▶ WHAT YOU SHOULD DO
Each line below that contains "every" counts once; report the total and nothing more.

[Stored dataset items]
--------------------------------
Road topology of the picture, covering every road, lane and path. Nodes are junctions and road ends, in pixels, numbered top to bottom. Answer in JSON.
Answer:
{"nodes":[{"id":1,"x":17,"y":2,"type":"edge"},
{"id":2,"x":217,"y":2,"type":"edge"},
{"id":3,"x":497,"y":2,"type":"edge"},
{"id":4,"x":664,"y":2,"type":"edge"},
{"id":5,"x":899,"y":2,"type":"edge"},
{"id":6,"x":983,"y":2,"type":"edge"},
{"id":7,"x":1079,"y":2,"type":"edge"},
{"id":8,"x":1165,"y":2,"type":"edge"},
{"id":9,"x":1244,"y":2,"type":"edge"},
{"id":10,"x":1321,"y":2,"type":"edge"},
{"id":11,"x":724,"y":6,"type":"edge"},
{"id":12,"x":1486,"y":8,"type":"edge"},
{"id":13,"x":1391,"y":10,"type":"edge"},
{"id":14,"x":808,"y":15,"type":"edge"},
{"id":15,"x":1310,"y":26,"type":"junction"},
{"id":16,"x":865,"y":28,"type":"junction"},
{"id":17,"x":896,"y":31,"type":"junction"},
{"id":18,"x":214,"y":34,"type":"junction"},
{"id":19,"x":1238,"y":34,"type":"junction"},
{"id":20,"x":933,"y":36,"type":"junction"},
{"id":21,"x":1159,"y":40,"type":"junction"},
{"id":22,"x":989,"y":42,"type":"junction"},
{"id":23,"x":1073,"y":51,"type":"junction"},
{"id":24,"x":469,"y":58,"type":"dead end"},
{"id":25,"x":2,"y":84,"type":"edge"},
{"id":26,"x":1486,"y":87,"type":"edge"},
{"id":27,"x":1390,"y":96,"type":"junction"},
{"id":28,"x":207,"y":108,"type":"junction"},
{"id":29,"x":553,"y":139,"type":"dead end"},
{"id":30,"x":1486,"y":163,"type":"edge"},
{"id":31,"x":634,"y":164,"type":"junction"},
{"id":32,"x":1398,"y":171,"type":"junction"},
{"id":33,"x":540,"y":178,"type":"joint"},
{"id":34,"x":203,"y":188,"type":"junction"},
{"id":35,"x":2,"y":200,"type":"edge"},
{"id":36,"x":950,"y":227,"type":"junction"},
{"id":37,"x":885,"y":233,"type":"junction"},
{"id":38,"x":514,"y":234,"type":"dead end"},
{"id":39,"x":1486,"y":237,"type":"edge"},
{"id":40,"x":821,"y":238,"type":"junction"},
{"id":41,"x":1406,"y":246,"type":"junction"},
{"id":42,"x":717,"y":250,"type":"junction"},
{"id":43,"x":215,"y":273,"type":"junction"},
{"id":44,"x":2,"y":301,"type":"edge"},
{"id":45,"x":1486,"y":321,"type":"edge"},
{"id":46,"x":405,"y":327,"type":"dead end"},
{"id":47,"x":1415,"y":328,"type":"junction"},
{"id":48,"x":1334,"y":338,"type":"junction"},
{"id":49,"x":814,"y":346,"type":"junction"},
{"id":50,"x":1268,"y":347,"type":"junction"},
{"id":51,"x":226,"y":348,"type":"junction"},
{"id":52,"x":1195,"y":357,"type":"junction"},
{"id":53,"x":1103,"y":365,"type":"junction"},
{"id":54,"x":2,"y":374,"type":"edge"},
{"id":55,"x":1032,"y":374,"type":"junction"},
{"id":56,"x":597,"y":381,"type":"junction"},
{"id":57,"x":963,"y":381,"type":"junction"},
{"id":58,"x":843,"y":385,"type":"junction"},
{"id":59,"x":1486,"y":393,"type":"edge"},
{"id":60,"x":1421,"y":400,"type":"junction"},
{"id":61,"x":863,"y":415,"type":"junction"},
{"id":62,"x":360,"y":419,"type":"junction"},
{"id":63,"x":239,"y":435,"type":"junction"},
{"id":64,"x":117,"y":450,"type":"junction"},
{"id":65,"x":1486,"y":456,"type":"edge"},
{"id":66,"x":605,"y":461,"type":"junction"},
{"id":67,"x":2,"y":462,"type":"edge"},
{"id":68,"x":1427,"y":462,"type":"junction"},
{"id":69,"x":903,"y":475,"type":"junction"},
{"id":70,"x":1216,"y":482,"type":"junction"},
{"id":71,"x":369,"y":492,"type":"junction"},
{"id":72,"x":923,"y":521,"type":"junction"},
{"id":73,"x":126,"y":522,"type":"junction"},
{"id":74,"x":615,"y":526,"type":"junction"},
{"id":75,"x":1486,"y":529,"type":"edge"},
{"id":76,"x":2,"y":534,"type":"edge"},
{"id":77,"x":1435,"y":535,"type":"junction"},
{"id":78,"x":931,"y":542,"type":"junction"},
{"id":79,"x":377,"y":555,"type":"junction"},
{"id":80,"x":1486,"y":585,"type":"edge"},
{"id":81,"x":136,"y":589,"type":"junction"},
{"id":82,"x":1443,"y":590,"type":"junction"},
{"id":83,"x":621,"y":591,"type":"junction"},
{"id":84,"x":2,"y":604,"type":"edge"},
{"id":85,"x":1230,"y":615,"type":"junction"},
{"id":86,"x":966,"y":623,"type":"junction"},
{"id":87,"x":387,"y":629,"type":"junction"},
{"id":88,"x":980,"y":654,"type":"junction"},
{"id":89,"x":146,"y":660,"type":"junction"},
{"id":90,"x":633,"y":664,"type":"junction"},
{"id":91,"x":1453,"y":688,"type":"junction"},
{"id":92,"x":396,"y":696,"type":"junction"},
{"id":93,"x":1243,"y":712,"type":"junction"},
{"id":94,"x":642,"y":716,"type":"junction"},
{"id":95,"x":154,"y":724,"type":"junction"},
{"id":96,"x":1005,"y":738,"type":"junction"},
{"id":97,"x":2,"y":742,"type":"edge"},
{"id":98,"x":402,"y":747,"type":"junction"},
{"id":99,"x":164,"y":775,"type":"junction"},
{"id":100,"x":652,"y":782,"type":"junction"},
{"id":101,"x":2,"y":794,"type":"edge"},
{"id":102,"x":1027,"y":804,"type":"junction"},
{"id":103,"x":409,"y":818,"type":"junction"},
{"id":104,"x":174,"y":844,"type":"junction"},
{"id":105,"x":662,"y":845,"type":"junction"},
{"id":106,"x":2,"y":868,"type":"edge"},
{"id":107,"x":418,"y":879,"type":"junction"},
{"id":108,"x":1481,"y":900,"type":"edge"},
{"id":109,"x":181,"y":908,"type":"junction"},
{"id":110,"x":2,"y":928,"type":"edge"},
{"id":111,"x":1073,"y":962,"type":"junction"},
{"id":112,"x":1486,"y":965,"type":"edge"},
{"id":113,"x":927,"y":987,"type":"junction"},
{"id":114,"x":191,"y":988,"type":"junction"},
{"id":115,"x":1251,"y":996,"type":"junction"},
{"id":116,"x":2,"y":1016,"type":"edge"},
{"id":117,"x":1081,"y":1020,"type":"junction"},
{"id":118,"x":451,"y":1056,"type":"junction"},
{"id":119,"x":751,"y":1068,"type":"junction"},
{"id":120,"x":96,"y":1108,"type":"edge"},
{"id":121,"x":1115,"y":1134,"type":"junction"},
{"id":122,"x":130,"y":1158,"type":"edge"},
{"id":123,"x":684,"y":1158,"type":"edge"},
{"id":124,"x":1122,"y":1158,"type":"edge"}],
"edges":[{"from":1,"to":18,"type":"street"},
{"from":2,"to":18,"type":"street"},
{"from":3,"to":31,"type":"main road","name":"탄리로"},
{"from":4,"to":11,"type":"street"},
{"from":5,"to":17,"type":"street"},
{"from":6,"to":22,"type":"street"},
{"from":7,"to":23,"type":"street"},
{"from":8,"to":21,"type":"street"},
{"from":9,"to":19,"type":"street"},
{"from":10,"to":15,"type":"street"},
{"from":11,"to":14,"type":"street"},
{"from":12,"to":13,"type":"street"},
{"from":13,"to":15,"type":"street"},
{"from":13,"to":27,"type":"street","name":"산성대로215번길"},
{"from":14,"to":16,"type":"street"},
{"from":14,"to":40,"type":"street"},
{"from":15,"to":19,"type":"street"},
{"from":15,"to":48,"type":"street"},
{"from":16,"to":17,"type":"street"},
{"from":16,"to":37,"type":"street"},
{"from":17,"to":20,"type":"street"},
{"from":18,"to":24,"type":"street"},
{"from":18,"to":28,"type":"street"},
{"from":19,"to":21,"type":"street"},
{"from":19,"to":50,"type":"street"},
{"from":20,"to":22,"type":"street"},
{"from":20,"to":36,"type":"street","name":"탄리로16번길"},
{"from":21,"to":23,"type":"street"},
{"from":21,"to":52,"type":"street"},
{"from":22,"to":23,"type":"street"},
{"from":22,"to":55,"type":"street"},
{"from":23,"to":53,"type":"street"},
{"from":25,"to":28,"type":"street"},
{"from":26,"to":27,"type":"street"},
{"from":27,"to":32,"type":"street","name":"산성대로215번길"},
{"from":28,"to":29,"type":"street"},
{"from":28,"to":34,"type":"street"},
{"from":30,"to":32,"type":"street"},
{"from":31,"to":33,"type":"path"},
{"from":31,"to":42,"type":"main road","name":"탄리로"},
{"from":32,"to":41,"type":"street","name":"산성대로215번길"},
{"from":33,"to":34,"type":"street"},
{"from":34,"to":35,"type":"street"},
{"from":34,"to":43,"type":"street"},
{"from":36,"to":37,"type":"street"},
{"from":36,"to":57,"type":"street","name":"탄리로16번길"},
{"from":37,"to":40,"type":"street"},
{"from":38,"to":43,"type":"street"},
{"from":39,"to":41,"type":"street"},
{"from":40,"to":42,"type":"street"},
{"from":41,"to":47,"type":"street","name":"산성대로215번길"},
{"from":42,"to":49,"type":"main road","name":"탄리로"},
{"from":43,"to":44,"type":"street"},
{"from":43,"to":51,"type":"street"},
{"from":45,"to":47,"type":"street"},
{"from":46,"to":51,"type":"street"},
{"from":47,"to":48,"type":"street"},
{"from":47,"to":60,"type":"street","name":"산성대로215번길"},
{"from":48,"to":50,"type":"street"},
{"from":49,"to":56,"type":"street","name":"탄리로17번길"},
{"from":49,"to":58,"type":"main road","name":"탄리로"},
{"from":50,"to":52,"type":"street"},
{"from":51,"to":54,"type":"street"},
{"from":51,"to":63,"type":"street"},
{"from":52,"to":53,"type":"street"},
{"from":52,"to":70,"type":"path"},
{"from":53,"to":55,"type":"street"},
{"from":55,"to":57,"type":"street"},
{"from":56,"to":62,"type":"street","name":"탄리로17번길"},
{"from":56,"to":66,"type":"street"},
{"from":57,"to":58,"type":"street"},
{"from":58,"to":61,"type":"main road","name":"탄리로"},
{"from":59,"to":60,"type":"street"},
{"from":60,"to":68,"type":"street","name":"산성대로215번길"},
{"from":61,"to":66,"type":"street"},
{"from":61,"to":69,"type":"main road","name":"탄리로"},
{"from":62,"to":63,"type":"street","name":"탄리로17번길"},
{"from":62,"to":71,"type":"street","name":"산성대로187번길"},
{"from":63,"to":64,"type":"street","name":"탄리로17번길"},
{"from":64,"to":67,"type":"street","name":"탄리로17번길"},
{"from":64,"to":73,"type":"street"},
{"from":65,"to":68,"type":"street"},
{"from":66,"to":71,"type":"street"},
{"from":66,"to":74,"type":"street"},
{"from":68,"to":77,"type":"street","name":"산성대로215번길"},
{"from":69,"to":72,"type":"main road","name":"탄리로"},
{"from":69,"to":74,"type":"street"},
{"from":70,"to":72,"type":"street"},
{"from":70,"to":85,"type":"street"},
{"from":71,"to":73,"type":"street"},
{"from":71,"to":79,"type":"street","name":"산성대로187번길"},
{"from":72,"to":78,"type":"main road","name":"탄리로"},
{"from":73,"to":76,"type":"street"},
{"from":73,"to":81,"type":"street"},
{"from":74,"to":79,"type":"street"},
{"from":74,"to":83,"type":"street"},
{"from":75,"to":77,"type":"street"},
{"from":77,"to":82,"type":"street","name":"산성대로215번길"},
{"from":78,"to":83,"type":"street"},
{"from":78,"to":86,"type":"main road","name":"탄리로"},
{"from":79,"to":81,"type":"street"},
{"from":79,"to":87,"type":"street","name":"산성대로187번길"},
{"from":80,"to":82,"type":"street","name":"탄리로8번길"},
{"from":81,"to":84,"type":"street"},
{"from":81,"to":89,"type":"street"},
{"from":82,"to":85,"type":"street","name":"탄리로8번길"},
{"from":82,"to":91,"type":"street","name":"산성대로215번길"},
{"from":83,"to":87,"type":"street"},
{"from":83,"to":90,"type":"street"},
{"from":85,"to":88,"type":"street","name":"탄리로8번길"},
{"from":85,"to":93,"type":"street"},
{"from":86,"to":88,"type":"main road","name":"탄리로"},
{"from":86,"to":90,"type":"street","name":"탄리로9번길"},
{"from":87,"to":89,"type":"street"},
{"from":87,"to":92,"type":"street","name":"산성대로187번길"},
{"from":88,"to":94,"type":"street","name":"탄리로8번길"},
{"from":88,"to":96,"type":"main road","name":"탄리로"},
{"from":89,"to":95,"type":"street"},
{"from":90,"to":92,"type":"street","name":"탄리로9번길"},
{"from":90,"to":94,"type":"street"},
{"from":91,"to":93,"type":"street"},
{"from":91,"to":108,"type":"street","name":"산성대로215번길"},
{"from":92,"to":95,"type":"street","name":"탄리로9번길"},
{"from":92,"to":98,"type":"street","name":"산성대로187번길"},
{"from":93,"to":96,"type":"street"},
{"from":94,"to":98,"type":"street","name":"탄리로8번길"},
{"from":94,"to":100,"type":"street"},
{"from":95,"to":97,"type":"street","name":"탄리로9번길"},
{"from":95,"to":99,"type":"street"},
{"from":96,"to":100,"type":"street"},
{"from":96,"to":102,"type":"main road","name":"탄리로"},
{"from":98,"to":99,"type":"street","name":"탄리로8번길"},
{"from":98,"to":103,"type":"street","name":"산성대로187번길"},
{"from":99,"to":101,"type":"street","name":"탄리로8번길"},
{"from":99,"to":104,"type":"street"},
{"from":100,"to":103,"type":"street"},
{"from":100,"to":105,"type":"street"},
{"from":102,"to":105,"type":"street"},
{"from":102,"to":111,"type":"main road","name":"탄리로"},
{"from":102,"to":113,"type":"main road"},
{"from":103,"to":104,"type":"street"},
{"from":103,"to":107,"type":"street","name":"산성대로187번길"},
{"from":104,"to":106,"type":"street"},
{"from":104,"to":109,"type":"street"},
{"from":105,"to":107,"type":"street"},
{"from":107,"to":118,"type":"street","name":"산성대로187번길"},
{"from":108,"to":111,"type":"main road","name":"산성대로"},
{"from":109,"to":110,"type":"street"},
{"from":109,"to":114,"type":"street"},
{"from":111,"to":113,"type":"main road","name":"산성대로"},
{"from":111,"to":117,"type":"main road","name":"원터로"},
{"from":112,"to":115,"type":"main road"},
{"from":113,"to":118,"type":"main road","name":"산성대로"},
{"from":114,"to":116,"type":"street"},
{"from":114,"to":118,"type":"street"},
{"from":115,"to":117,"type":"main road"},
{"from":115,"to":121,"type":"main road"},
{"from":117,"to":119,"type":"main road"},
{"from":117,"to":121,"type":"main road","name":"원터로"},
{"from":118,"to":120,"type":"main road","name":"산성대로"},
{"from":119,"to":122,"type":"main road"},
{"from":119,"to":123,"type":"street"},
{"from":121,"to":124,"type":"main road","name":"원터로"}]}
--------------------------------
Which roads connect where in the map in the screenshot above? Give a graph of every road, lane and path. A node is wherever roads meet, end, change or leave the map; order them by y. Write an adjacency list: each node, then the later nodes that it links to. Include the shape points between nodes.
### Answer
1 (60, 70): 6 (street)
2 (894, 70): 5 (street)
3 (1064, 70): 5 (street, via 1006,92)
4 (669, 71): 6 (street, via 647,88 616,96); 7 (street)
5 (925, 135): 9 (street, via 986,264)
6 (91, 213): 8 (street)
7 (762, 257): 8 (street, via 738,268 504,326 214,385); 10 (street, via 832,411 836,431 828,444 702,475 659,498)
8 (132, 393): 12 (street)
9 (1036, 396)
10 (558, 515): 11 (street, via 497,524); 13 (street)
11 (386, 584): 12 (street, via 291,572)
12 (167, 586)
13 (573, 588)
--------------------------------
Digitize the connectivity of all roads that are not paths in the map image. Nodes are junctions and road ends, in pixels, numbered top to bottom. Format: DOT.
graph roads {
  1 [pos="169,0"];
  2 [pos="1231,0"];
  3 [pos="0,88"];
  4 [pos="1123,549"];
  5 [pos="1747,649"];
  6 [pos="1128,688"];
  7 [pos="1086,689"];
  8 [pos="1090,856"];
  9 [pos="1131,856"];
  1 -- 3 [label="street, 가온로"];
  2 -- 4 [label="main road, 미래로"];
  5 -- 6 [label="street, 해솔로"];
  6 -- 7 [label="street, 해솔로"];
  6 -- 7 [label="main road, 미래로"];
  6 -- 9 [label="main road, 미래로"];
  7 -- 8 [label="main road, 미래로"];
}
--------------------------------
▶ COMPLETED TASK
2